Hothouse - Brian Aldiss [98]
‘Grave trouble. I have a mate who – ’
Sodal Ye flipped one of his fins.
‘Cease. Don’t bother me with your tales now. Sodal Ye has more important things to do – such as watching the mighty sky, the sea in which this tiny seed Earth floats. Also, this Sodal is hungry. Feed me and I’ll help you if I can. My brain is the mightiest of all things on the planet.’
Ignoring this boast, Yattmur said, indicating his motley retinue, ‘What of these companions of yours – aren’t they hungry too?’
‘They’ll be no trouble to you, woman; they eat the bits that Sodal Ye leaves.’
‘I’ll feed you all if you will truly try to help me.’
She bustled off, ignoring the new speech on which he had launched himself. Already Yattmur felt that this was a creature – unlike the sharp-furs – with which she could deal; a conceited and intelligent being that was nevertheless vulnerable; for she saw clearly that she had only to kill his porter to render the sodal helpless – should that be necessary. Meeting someone with whom she could negotiate from a position of strength was like a tonic; she felt nothing but goodwill towards the sodal.

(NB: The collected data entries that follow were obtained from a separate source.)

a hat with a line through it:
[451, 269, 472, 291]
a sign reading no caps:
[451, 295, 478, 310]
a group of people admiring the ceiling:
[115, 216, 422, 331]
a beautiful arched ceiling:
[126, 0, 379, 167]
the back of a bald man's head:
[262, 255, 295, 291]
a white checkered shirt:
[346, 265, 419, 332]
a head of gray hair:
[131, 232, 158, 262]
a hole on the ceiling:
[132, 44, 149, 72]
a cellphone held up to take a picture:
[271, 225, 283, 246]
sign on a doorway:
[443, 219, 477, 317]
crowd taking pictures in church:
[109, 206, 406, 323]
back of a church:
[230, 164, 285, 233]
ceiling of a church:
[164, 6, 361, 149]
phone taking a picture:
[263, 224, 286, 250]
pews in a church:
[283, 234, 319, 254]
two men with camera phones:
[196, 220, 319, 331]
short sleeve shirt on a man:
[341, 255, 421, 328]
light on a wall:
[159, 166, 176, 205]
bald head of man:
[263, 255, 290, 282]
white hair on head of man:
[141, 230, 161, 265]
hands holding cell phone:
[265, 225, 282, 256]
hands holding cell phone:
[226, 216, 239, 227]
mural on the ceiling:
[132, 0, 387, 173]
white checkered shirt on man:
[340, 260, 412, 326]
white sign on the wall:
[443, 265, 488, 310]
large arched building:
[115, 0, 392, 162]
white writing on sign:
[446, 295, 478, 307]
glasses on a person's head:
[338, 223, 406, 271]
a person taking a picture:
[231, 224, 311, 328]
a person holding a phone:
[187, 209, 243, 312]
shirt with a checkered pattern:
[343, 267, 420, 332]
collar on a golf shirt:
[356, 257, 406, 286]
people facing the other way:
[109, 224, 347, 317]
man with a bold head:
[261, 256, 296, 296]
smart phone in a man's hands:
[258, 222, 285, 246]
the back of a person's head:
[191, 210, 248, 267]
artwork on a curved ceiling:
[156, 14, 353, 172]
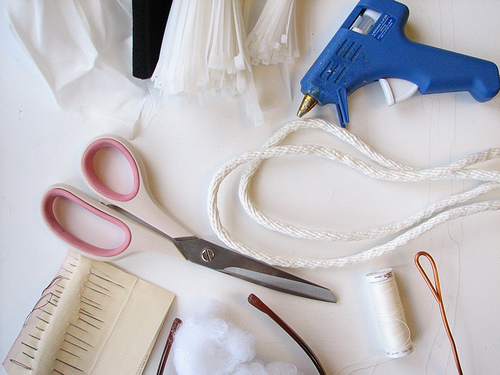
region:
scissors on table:
[31, 132, 338, 307]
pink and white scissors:
[36, 126, 343, 310]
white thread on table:
[361, 261, 418, 368]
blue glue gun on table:
[289, 1, 494, 128]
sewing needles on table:
[4, 249, 176, 374]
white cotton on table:
[172, 315, 315, 372]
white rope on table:
[201, 115, 497, 267]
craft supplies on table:
[36, 5, 498, 362]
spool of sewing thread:
[356, 265, 423, 362]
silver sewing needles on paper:
[18, 247, 159, 374]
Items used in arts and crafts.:
[13, 0, 493, 357]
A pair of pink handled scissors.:
[38, 130, 344, 314]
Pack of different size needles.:
[8, 249, 177, 373]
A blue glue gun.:
[293, 0, 499, 131]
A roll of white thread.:
[361, 265, 417, 363]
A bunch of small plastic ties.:
[249, 2, 311, 67]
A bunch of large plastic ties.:
[151, 0, 252, 102]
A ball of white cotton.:
[174, 315, 296, 373]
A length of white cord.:
[202, 110, 498, 275]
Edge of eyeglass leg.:
[246, 288, 329, 373]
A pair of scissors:
[43, 135, 338, 319]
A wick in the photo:
[222, 123, 449, 264]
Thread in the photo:
[363, 271, 408, 358]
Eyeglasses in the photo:
[161, 287, 315, 374]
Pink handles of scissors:
[29, 131, 130, 241]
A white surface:
[156, 121, 227, 173]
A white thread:
[370, 284, 412, 351]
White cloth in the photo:
[202, 25, 274, 92]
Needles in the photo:
[78, 277, 99, 349]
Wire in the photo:
[402, 237, 468, 362]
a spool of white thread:
[360, 265, 411, 360]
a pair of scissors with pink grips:
[38, 133, 338, 304]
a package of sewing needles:
[1, 247, 177, 372]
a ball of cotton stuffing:
[172, 315, 297, 372]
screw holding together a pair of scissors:
[198, 245, 213, 262]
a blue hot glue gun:
[293, 2, 496, 127]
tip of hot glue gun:
[292, 90, 314, 115]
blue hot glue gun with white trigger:
[295, 0, 496, 126]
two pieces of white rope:
[203, 115, 498, 266]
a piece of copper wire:
[413, 250, 466, 373]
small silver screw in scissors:
[193, 246, 222, 261]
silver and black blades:
[176, 239, 332, 308]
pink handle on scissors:
[31, 147, 172, 270]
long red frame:
[238, 279, 310, 342]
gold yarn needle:
[408, 247, 451, 306]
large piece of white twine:
[218, 133, 383, 226]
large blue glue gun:
[305, 22, 454, 102]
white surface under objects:
[160, 130, 215, 165]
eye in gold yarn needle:
[426, 263, 436, 279]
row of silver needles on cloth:
[79, 270, 117, 325]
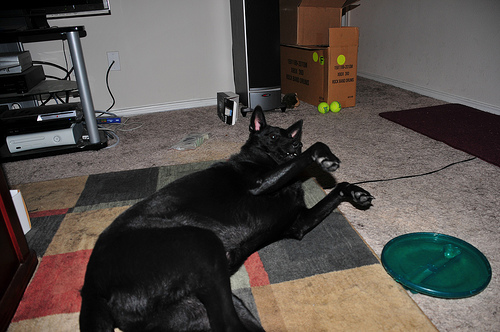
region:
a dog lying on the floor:
[76, 105, 374, 330]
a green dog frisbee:
[381, 222, 496, 302]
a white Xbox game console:
[0, 126, 87, 153]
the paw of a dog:
[349, 181, 376, 213]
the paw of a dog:
[313, 148, 341, 173]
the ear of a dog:
[243, 103, 266, 135]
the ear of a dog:
[285, 114, 305, 136]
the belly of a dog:
[176, 198, 287, 276]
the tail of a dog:
[65, 308, 112, 330]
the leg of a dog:
[289, 180, 376, 240]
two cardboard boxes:
[264, 5, 365, 112]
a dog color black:
[68, 96, 384, 328]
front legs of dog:
[253, 140, 374, 238]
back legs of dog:
[175, 260, 265, 330]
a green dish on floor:
[373, 220, 488, 300]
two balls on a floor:
[310, 95, 342, 118]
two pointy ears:
[245, 96, 307, 136]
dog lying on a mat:
[41, 97, 386, 328]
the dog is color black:
[60, 95, 376, 328]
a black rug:
[366, 83, 498, 188]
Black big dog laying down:
[75, 102, 375, 330]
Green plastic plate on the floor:
[378, 227, 494, 299]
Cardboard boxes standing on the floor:
[273, 2, 361, 107]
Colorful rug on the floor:
[33, 172, 88, 262]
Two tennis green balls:
[315, 97, 343, 115]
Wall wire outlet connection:
[105, 45, 122, 74]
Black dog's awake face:
[243, 102, 305, 169]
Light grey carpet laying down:
[342, 121, 392, 168]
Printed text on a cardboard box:
[326, 50, 355, 86]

The tummy-belly men had always been as gentle as mothers with Laren. She handed him to them, seeing that they settled contentedly to amuse him before gathering food for her strange guests. Her hair dripped as she went, her clothes began to dry on her, but she took no notice.

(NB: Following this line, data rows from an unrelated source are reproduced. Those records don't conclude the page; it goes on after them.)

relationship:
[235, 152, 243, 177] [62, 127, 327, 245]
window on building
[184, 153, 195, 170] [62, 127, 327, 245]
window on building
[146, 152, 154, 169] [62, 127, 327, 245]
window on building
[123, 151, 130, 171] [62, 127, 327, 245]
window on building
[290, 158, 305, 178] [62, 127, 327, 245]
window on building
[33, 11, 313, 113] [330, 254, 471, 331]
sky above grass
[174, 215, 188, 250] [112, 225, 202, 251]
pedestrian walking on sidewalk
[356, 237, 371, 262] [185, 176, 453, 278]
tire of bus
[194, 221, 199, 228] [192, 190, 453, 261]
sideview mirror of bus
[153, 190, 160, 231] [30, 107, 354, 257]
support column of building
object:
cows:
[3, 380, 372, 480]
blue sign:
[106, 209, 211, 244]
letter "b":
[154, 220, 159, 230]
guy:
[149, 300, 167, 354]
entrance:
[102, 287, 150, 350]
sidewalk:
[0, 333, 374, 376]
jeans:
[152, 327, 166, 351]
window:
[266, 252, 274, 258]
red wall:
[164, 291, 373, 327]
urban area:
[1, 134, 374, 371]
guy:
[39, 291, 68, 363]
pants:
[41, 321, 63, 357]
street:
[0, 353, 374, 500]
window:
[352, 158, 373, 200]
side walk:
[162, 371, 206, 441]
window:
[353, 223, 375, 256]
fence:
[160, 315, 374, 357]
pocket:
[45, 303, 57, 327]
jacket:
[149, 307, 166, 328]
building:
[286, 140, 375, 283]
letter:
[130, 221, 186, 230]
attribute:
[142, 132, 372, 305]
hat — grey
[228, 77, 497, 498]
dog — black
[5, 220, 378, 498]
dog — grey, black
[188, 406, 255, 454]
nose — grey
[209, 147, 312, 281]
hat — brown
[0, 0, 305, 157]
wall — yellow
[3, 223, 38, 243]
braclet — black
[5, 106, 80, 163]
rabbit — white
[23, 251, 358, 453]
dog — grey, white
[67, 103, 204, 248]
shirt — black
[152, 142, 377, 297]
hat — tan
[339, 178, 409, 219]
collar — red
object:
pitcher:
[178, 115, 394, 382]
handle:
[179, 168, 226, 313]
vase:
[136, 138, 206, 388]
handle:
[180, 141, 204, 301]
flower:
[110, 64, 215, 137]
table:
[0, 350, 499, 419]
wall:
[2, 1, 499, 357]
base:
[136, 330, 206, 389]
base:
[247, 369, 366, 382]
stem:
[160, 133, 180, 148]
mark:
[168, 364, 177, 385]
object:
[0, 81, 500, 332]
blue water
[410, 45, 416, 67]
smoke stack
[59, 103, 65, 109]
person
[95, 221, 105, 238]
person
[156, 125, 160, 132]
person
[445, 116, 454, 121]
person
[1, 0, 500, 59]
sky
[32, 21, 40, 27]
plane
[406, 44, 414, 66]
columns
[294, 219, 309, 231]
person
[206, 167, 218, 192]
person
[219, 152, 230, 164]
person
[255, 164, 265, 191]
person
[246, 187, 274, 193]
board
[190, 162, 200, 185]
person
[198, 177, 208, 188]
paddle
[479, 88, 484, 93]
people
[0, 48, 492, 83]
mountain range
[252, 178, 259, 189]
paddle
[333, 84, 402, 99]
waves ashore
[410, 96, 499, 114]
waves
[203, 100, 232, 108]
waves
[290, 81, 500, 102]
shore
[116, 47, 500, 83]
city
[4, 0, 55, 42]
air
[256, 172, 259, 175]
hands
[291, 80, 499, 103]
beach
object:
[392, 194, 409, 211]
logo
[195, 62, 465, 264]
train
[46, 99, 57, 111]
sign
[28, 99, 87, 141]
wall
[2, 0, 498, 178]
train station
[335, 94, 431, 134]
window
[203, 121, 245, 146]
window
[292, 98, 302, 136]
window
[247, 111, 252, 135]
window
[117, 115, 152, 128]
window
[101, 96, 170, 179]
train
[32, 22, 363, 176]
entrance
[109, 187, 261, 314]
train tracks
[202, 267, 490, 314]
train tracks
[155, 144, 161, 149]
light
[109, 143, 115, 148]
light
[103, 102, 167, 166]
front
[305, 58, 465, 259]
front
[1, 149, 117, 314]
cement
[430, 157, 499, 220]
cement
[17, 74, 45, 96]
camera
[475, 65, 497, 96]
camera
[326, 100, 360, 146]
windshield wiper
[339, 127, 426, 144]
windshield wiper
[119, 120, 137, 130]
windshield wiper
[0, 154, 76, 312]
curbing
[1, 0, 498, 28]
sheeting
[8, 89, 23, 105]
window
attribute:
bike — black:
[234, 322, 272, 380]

Into a big gourd she crammed the remains of the leatherfeather feast and other edibles the tummy-bellies had collected: sprouts from the stalker grove, nuts, smoked mushrooms, berries and the fleshy fruits of the gourd. Another gourd stood full of water that had dripped through the fissured roof of the cave. She carried that out too.
Sodal Ye still lay on his boulder. He was bathed in an eerie cream light and did not move his eyes from the direction of the sun. Setting the food down, Yattmur looked where he did.

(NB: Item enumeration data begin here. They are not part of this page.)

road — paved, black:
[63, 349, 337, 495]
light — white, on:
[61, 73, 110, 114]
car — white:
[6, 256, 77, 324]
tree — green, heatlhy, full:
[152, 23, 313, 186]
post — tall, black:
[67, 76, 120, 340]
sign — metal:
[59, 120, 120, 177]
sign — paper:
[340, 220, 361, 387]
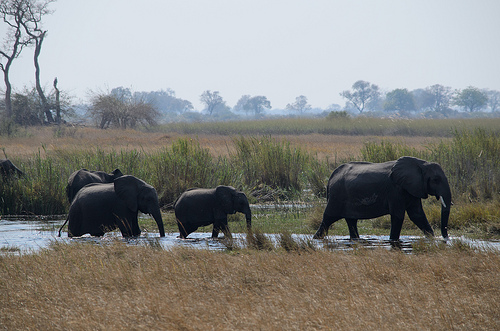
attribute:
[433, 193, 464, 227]
tusk — elephant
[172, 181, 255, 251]
elephant — young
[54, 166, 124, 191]
elephant — young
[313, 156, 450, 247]
elephant — older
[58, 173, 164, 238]
elephant — young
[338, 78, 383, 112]
tree — brown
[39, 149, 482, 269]
elephant — Wild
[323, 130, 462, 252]
elephant — really big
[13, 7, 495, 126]
sky — open, bright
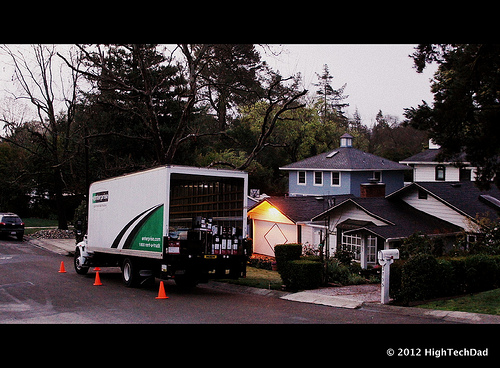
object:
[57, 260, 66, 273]
cone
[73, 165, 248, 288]
truck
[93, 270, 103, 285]
cone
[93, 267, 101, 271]
cone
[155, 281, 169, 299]
cone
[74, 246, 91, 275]
tire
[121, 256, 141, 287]
tire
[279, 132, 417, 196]
house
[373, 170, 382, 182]
window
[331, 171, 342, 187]
window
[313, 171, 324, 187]
window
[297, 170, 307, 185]
window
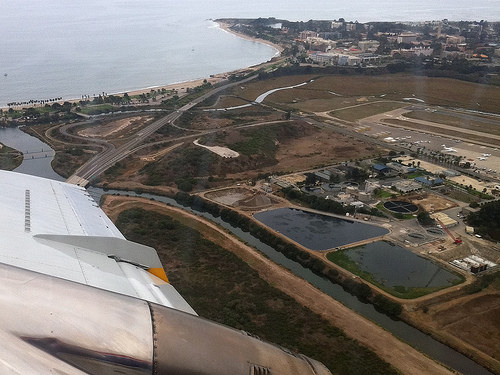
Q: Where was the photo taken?
A: From a plane.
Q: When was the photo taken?
A: Daytime.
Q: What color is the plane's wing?
A: Silver.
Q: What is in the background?
A: A body of water.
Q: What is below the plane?
A: Developed land.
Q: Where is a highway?
A: Running to the coast, left.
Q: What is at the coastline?
A: Beach.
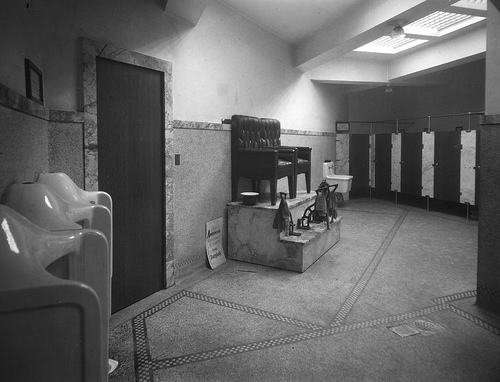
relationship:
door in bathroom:
[88, 41, 199, 312] [4, 5, 494, 374]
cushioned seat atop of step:
[260, 118, 314, 190] [282, 210, 342, 273]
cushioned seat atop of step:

The clouds had parted. Over the dark and rugged sea of landscape, low hung the sun. It had changed its shape. Distorted by atmosphere, it was oblate: but no distortion of atmosphere could account for the great red-white wing which it had sprouted, a wing grown almost as large as its parent body.
‘Oh! The blessed light takes wing to fly away and leave us!’ Yattmur cried.
‘You are safe yet, woman,’ Sodal Ye declared. ‘This I foresaw. Do not worry. To bring me my food would be more useful. When I tell you about the flames that are about to consume our world, you will understand, but I must feed before I preach.’
But she fixed her eyes on the strange sight in the heavens. The storm centre had passed from the twilight zone into the regions of the mighty banyan. Above the forest, the clouds piled cream on purple; lightning flashed almost without cease. And in the centre of it hung that deformed sun.
Uneasily, when the Sodal called again, Yattmur brought the food forward.
At this moment, one of the two wretched women began to vanish from where she stood. Yattmur almost dropped the gourds, staring in fascination. In very little time, the woman existed only as a smudge. Her tattoo lines alone remained, a meaningless scribble in the air. Then they too faded and were gone.
The tableau held. Slowly the tattoos returned. The woman followed, dull-eyed and meagre as before. She made a movement with her hands to the other woman. The other woman turned to the sodal and mouthed two or three slurred syllables.
‘Good!’ exclaimed the sodal, slapping his fish tail on the boulder. ‘You wisely did not poison the food, mother, so I will eat it.’
The woman who had made the mockery of speech now came forward and took the gourd of food over to the sodal. Dipping her hand in, she commenced to feed him, thrusting handfuls into his fleshy mouth. He ate noisily and with relish, pausing only once to drink some water.
‘Who are you all? What are you? Where do you come from? How do you vanish?’ Yattmur asked.